General Mills is once again investing in Georgia and will open up a distribution center east of Social Circle in 2010. The center will create 112 jobs.
Sen. John Douglas (R - Social Circle) said he expected some of those jobs to come from Newton County and even more jobs may be created when the economy recovers. He said companies come to this area because of the pro-business climate.
In addition to the distribution center jobs, the $42 million, 1.5 million square-foot facility will provide a boost to the local construction industry, Social Circle City Manager Doug White said. The facility will be located on the 132-acre plot near the intersection of E. Hightower Trail and Willow Springs Church Road, he said. Nancy Kinsey, the executive director of the Walton County Development Authority, said construction is expected to start July 1.
Rep. Doug Holt (R – Social Circle) said he would have liked the project to be built in Stanton Springs, but Stanton Springs Developer Rees Waite said General Mills chose the Social Circle area because it required railroad access and CSX passed by the Social Circle site.
Grady Lemonds, chairman of the Social Circle Development Authority, said General Mills told city representatives that Social Circle was a cooperative partner.
“They told us we had been the best city they had ever had the opportunity to work in, in regards to working with them,” Lemonds said. “They contacted Solo (Cup Company) on how (Social Circle) worked with them. We had a fair rate of cost and, all in all, when things were added up, it was an ideal place.”

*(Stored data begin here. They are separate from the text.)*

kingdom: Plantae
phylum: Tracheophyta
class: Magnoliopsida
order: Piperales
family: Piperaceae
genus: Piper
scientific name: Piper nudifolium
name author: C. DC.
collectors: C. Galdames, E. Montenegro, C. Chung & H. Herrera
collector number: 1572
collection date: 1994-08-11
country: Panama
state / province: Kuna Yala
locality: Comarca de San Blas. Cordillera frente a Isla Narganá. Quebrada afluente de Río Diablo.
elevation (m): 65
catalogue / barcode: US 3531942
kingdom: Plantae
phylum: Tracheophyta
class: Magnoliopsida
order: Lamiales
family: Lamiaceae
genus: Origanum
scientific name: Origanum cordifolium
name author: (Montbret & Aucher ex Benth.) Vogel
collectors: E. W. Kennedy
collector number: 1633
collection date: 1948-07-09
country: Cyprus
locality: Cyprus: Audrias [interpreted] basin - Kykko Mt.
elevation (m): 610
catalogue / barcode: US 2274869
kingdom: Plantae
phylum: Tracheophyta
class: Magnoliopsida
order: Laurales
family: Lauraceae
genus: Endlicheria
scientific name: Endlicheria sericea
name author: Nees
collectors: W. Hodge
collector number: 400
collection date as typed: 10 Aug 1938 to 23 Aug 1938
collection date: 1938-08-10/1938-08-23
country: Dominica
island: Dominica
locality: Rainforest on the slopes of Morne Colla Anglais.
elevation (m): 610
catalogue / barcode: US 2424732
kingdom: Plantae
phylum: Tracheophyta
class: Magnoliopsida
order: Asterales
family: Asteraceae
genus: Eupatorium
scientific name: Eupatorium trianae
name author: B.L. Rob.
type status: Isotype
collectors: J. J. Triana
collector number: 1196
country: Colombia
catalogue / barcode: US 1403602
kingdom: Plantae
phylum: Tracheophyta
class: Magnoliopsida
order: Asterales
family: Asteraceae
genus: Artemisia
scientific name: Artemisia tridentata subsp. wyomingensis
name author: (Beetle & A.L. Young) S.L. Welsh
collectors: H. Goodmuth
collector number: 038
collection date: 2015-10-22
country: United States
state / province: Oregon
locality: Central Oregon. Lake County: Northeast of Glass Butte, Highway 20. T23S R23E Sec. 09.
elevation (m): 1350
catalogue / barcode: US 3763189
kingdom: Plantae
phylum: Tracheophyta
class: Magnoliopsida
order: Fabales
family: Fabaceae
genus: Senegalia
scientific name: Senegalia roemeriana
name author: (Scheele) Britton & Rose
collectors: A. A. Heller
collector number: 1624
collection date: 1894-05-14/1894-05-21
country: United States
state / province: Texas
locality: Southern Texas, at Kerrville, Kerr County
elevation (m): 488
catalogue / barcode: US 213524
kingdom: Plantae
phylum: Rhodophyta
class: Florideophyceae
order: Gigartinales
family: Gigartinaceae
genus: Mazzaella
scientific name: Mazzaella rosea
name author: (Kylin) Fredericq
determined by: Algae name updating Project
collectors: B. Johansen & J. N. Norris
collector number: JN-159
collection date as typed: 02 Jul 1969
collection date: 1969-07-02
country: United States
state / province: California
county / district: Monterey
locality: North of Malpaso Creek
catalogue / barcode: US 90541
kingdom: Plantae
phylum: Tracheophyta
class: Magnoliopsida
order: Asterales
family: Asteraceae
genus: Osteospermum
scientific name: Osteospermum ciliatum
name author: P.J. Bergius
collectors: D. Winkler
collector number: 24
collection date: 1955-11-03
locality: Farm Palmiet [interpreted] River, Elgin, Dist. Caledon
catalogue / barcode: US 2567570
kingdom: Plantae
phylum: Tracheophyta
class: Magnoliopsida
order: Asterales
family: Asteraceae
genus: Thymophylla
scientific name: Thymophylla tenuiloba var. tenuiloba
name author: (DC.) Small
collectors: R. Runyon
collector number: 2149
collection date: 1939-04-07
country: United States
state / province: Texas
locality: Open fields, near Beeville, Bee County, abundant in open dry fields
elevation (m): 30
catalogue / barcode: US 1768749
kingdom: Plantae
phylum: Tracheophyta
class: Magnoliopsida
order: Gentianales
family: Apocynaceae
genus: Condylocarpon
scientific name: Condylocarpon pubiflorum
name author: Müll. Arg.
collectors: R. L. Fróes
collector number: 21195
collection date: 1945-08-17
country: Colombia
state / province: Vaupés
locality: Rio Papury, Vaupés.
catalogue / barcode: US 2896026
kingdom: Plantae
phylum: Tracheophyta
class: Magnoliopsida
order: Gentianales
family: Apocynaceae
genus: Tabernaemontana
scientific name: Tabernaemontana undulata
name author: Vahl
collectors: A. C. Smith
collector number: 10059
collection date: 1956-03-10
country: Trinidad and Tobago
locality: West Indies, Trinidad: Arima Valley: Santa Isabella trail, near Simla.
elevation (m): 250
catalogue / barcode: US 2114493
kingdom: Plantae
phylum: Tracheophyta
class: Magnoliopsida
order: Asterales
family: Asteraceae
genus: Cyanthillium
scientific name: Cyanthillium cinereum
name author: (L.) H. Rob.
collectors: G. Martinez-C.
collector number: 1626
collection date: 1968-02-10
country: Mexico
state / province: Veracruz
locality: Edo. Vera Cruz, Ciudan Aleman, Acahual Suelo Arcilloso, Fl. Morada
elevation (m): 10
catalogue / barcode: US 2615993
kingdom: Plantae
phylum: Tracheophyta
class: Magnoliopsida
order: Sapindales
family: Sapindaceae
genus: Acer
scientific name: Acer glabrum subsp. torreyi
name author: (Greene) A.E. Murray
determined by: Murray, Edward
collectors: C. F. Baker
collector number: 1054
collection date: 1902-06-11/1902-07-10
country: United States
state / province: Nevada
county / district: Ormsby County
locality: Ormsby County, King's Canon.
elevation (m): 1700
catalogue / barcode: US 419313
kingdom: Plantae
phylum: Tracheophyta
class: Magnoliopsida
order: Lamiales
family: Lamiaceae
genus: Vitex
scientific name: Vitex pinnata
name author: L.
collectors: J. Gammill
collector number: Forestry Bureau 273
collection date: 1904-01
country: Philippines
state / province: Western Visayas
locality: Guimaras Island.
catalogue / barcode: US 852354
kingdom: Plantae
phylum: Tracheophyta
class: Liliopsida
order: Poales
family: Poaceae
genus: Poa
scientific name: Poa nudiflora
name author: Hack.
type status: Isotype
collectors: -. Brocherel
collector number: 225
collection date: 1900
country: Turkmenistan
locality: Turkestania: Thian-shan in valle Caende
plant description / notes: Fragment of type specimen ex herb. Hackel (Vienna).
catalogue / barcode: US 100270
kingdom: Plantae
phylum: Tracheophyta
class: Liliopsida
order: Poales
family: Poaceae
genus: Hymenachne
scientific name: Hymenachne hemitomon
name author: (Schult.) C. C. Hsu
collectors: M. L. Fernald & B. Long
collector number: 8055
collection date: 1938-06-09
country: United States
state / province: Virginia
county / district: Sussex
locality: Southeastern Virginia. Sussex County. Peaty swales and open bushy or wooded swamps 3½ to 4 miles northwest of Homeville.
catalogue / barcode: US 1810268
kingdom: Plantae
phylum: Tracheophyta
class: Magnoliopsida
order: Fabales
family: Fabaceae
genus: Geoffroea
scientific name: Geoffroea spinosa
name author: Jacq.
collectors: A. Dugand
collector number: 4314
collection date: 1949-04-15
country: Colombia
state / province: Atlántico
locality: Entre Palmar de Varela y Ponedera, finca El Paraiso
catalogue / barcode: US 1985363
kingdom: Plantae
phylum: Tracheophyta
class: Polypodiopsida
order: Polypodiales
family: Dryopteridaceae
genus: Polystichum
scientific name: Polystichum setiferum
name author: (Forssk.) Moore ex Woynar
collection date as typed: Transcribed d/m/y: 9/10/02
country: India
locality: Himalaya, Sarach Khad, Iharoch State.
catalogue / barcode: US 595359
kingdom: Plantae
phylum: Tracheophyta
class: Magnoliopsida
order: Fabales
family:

Lemonds said the distribution facility will really benefit the city’s school system once General Mills starts paying school taxes in 2011. Social Circle’s school system is independent of Walton County.
Lemonds said the facility will be open in 2010. The company said it will begin hiring employees in early 2010 through a third-party logistics company. General Mills will provide the upper management employees while the third-party will provide the rest of the workers, General Mills Spokeswoman Heidi Geller said.
General Mills will also work with the Georgia Department of Labor to solicit job applications and with Georgia Quick Start to train employees. When the company begins hiring it will decide what kind of employees it needs and how to recruit and interview those prospective employees.
Covington Manufacturing Plant Manager Mark Bible said the distribution center will carry General Mills’ full range of products. He said the facility is being added to support the growth in the Southeast.
“We’re excited to continue to grow; business has been strong in this area,” Bible said. “We’re building the distribution center because of the popularity and strength of our products.”
Bible said the company has been pleased with the work ethic of its Georgia employees and the Covington plant, which was opened in 1989, will have its 20-year celebration in September.
According to a General Mills press release, once built, the distribution center will be one of the largest buildings in the country to meet LEED certification standards. According to the press release, General Mills operates in more than 100 countries and markets more than 100 consumer brands, including Cheerios, Häagen-Dazs, Betty Crocker and Pillsbury. The company is headquartered in Minneapolis.